Texas Writs of Garnishment to Collect Judgment Liens from Childress County, Texas
Busby & Associates is a law firm that is skilled in defending, collecting, and enforcing judgments. While our primary focus is on garnishing bank accounts and financial institutions, we also offer legal services for consumer bankruptcy, family law, and divorce matters. Our team can assist both obligors and obligees with child support lien collections and defense, and domesticating foreign child support liens in Childress County, Texas. If you’re a judgment creditor who is having difficulty collecting from a debtor in Childress County, Texas, contact us, and we’ll provide you with the support you need to recover your judgment.
Texas Judgment liens in Childress County
Creating a lien on all nonexempt real property owned by the judgment debtor in Childress County requires properly recording and indexing an abstract of judgment. The abstract of judgment must be filed in every county where the debtor has property to fix the lien. The lien remains valid for ten years from the date of recordation and indexing, provided that the judgment does not become dormant. Only final judgments, not interlocutory ones, can form the basis of a lien. However, an abstract of judgment can still be filed if the judgment is being appealed or a supersedeas bond has been filed. If the creditor establishes a lien before the appeal, the lien remains valid even if the judgment is affirmed. These rules only apply to Texas state trial court judgments, and for the enforcement of judgments from other states and foreign countries, the judgment must first be domesticated in Texas before an abstract can be filed.

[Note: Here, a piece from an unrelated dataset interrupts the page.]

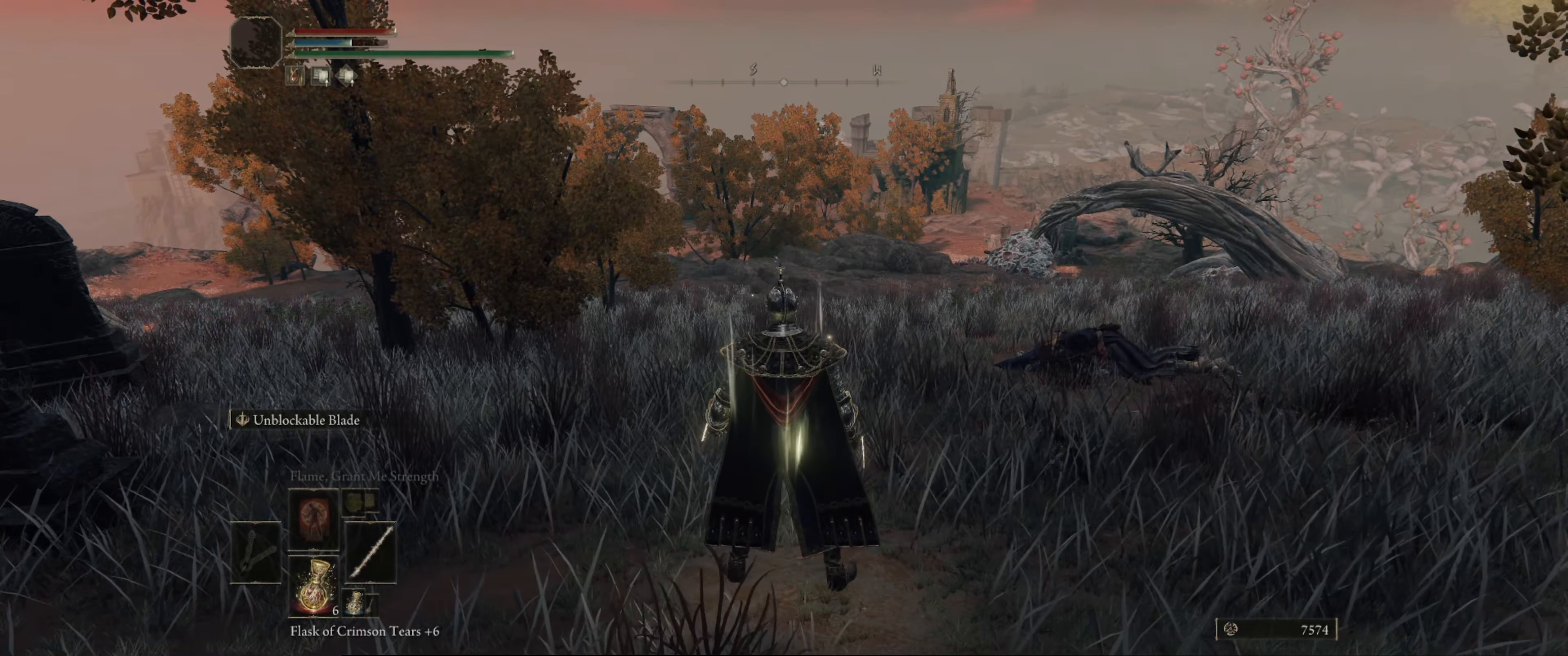
{"buttons": [], "left_stick": "center", "right_stick": "center", "events": [[367, "right_stick", "center"]]}
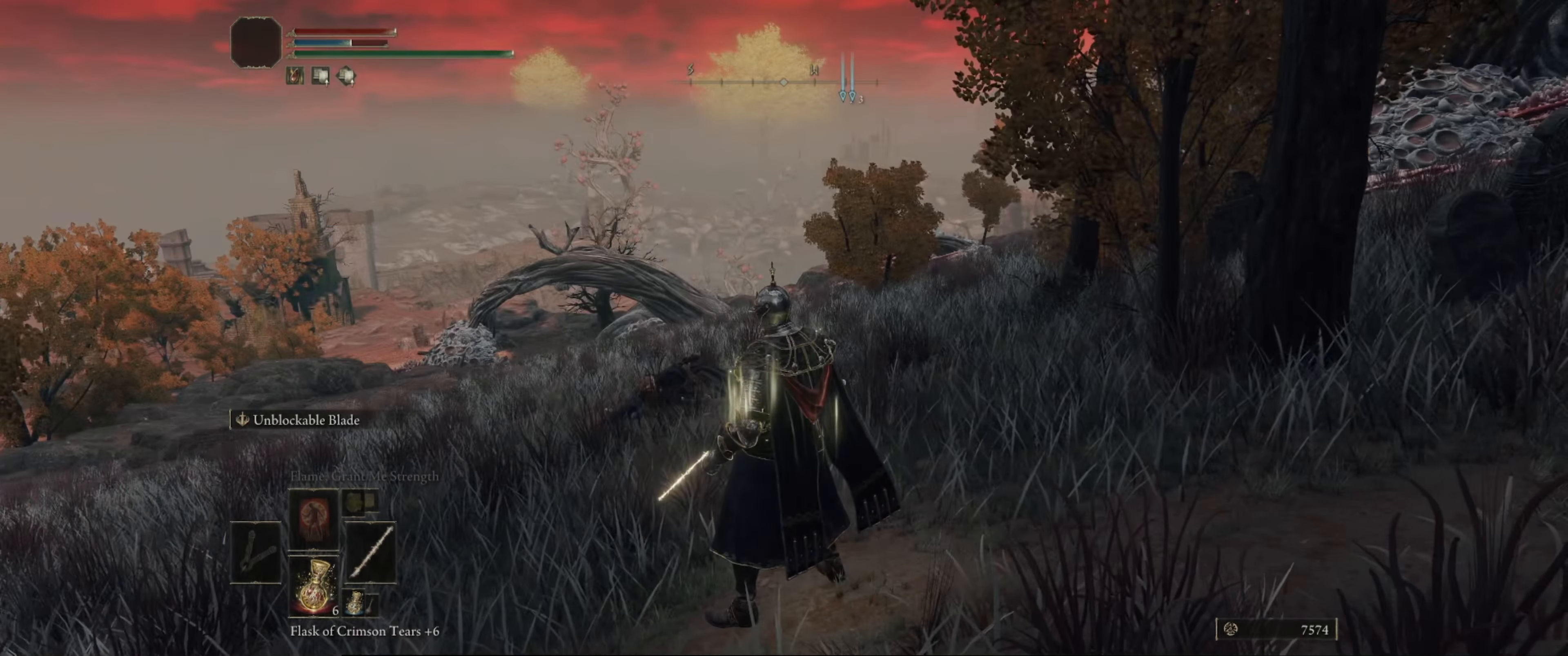
{"buttons": [], "left_stick": "center", "right_stick": "center", "events": [[50, "left_stick", "up"], [117, "left_stick", "center"], [234, "right_stick", "down-left"], [317, "right_stick", "center"]]}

Texas Abstract of Judgment
Understanding the rules for abstracting a judgment in Texas is important. Typically, the judge, justice of the peace, clerk of the court, judgment creditor, agent, attorney, or assignee can prepare the abstract for judgments rendered in most courts, with the exception of small claims and justice courts, where the judgment creditor is not allowed to prepare their own abstract. It’s also important to note that abstracts of federal court judgments require certification from the clerk of the court. For those seeking to abstract their judgment lien in Childress County, Texas, the County Clerk’s office is located at 100 Ave E NW, Childress, Texas 79201.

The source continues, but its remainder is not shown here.